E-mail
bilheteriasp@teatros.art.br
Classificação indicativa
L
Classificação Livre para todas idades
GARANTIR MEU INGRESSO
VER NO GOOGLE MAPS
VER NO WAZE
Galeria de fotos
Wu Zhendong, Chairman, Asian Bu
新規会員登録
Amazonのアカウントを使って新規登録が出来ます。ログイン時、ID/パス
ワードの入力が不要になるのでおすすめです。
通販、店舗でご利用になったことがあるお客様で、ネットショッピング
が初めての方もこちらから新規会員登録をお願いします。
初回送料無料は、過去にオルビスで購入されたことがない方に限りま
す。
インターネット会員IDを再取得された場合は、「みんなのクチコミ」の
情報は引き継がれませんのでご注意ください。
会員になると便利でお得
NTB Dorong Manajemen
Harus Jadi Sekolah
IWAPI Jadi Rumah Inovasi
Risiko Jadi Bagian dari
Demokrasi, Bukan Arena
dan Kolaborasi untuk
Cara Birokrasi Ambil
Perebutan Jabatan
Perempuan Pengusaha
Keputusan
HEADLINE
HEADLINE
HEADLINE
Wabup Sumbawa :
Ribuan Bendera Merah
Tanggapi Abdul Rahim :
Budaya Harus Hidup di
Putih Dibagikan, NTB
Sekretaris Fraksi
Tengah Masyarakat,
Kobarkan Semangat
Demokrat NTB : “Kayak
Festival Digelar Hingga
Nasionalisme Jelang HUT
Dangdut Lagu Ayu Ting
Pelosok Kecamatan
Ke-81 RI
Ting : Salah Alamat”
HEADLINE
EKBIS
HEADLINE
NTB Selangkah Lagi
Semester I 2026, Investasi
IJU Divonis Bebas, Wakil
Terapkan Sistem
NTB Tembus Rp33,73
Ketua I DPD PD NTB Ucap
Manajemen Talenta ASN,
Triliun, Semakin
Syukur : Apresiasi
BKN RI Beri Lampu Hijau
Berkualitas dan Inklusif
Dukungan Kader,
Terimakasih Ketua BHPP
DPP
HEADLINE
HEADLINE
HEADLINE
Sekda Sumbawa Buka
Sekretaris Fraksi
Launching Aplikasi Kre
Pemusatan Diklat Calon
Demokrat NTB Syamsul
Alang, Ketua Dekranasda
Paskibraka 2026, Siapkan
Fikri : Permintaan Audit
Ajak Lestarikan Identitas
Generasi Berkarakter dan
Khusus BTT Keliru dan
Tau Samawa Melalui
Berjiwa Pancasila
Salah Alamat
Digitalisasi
====================
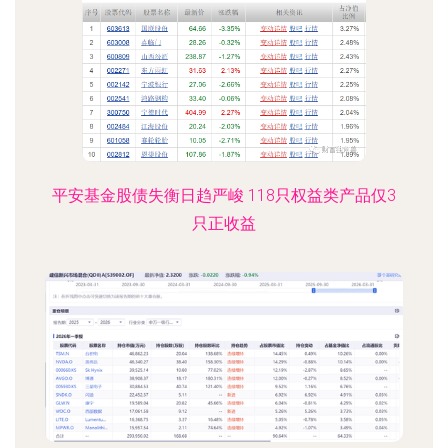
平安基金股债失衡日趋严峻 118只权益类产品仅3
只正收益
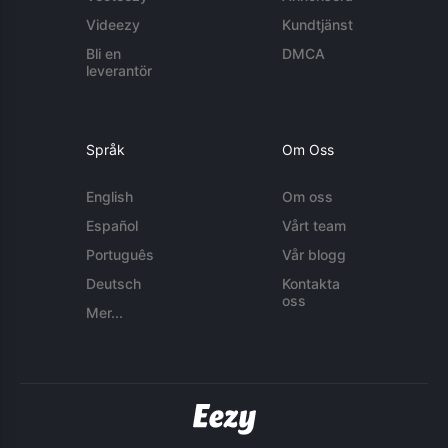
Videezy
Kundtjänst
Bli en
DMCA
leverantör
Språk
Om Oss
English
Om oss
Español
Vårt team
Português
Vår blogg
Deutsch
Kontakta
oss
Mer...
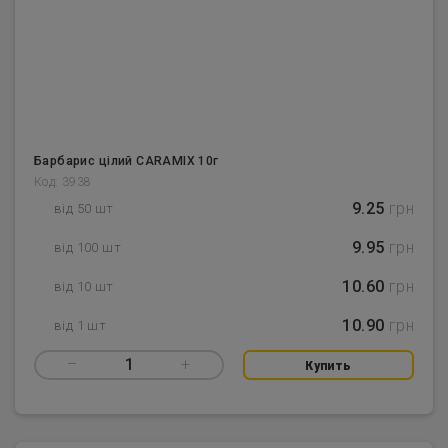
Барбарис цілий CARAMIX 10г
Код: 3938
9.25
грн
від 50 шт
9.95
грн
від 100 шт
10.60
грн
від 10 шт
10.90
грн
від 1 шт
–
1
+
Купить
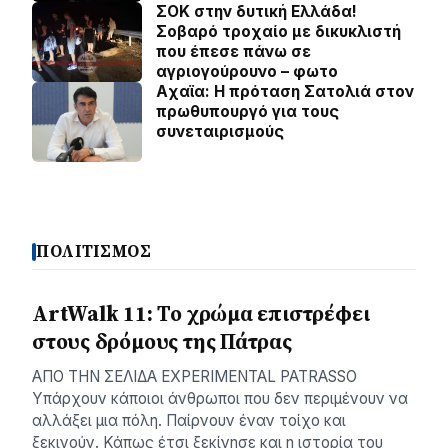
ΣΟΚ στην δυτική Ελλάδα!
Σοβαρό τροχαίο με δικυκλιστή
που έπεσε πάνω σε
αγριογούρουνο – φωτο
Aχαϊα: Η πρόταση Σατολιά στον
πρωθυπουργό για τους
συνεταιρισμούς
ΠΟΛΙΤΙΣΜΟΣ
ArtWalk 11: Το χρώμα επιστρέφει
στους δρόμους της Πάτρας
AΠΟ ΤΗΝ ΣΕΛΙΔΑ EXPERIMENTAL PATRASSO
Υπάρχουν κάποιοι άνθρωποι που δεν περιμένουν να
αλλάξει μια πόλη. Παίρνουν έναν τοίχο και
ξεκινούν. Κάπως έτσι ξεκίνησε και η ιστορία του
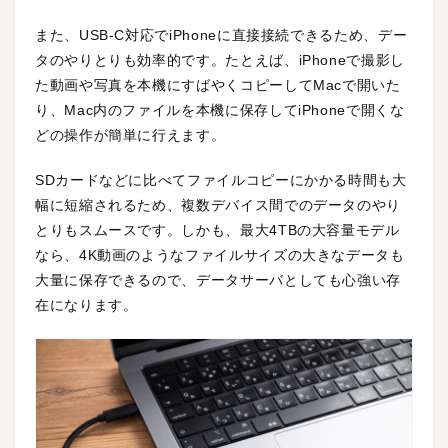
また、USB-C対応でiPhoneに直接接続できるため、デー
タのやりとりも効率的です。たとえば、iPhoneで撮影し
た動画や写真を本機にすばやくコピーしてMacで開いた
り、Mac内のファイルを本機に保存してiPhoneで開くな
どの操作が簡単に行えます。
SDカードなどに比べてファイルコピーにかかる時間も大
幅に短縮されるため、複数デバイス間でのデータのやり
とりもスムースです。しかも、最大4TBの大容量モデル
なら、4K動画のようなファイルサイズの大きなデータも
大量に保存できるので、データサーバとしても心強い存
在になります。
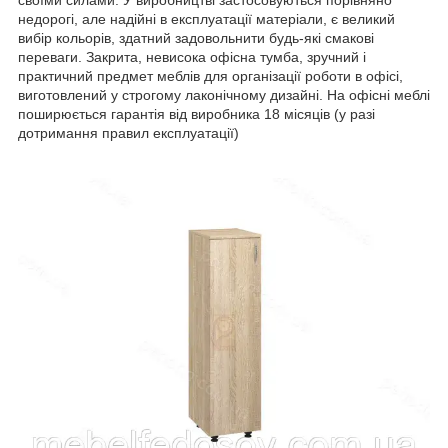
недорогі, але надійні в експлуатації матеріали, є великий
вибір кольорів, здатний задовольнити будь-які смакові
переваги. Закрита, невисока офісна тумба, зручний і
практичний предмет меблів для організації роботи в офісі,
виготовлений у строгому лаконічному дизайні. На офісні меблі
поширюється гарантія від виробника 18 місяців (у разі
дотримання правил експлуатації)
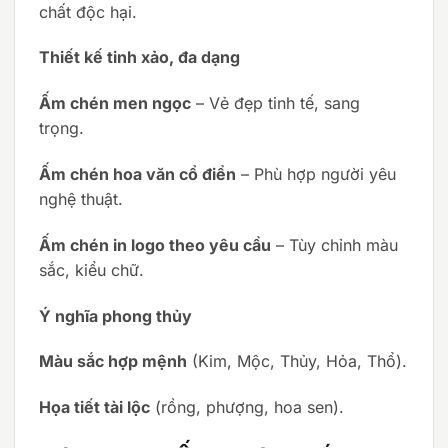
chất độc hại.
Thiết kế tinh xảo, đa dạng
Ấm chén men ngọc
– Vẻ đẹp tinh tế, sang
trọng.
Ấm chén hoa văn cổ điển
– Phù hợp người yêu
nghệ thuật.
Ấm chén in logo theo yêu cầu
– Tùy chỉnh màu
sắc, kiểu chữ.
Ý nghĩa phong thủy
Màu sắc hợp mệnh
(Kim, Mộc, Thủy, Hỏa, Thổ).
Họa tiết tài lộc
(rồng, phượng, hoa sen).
====================
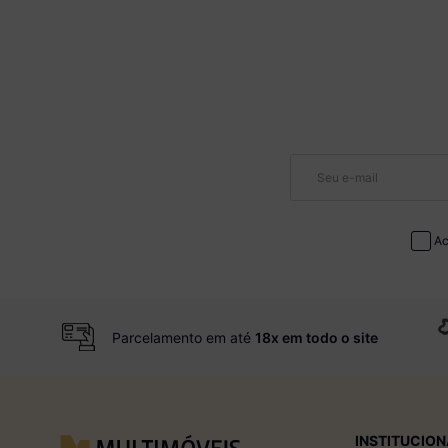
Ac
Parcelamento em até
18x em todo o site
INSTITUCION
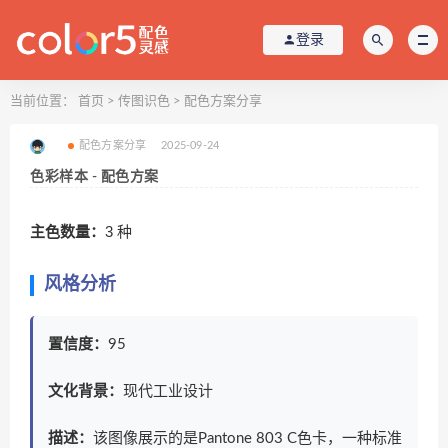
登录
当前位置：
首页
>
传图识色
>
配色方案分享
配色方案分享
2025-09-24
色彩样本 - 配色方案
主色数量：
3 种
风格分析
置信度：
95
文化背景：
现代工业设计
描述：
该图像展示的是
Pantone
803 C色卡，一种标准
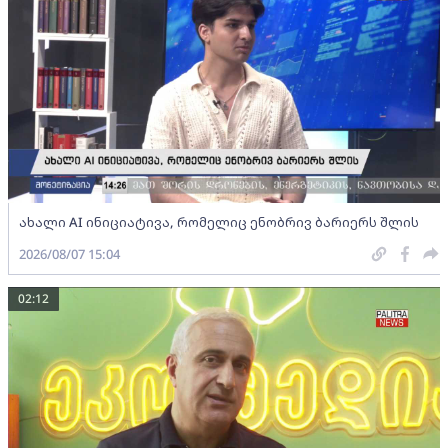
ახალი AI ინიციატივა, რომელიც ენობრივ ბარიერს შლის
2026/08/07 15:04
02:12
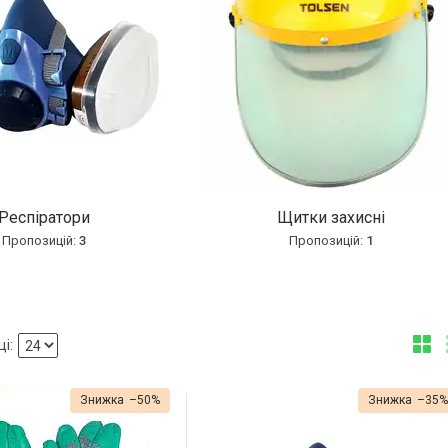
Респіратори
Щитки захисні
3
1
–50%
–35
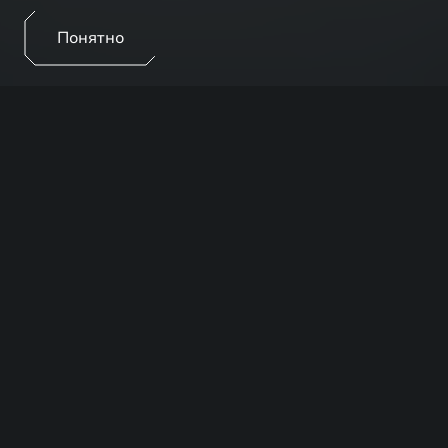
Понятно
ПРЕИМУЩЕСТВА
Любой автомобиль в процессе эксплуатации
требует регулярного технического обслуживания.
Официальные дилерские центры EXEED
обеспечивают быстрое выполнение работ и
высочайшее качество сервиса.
====================
**Problem details**
Extract the lines of the preceding material that run from the line with "ワードの入力が不要になるのでおすすめです。" through the line with "NTB Tembus Rp33,73", inclusive, reproducing them exactly and adding nothing.

**Output of the task**
ワードの入力が不要になるのでおすすめです。
通販、店舗でご利用になったことがあるお客様で、ネットショッピング
が初めての方もこちらから新規会員登録をお願いします。
初回送料無料は、過去にオルビスで購入されたことがない方に限りま
す。
インターネット会員IDを再取得された場合は、「みんなのクチコミ」の
情報は引き継がれませんのでご注意ください。
会員になると便利でお得
NTB Dorong Manajemen
Harus Jadi Sekolah
IWAPI Jadi Rumah Inovasi
Risiko Jadi Bagian dari
Demokrasi, Bukan Arena
dan Kolaborasi untuk
Cara Birokrasi Ambil
Perebutan Jabatan
Perempuan Pengusaha
Keputusan
HEADLINE
HEADLINE
HEADLINE
Wabup Sumbawa :
Ribuan Bendera Merah
Tanggapi Abdul Rahim :
Budaya Harus Hidup di
Putih Dibagikan, NTB
Sekretaris Fraksi
Tengah Masyarakat,
Kobarkan Semangat
Demokrat NTB : “Kayak
Festival Digelar Hingga
Nasionalisme Jelang HUT
Dangdut Lagu Ayu Ting
Pelosok Kecamatan
Ke-81 RI
Ting : Salah Alamat”
HEADLINE
EKBIS
HEADLINE
NTB Selangkah Lagi
Semester I 2026, Investasi
IJU Divonis Bebas, Wakil
Terapkan Sistem
NTB Tembus Rp33,73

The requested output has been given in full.